(WHAT YOU WILL DO) Set down all of the records exactly.

Data extracted from a collection
BEGIN
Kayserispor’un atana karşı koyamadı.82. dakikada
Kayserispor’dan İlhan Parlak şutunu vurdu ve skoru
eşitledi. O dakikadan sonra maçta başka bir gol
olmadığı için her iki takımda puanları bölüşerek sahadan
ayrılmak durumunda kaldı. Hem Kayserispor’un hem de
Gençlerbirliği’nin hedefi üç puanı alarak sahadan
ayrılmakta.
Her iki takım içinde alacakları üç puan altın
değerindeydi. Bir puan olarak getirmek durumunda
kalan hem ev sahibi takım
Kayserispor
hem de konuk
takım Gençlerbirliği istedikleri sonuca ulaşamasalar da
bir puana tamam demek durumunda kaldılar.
END
(RESULT OF THIS EXERCISE)
Kayserispor’un atana karşı koyamadı.82. dakikada
Kayserispor’dan İlhan Parlak şutunu vurdu ve skoru
eşitledi. O dakikadan sonra maçta başka bir gol
olmadığı için her iki takımda puanları bölüşerek sahadan
ayrılmak durumunda kaldı. Hem Kayserispor’un hem de
Gençlerbirliği’nin hedefi üç puanı alarak sahadan
ayrılmakta.
Her iki takım içinde alacakları üç puan altın
değerindeydi. Bir puan olarak getirmek durumunda
kalan hem ev sahibi takım
Kayserispor
hem de konuk
takım Gençlerbirliği istedikleri sonuca ulaşamasalar da
bir puana tamam demek durumunda kaldılar.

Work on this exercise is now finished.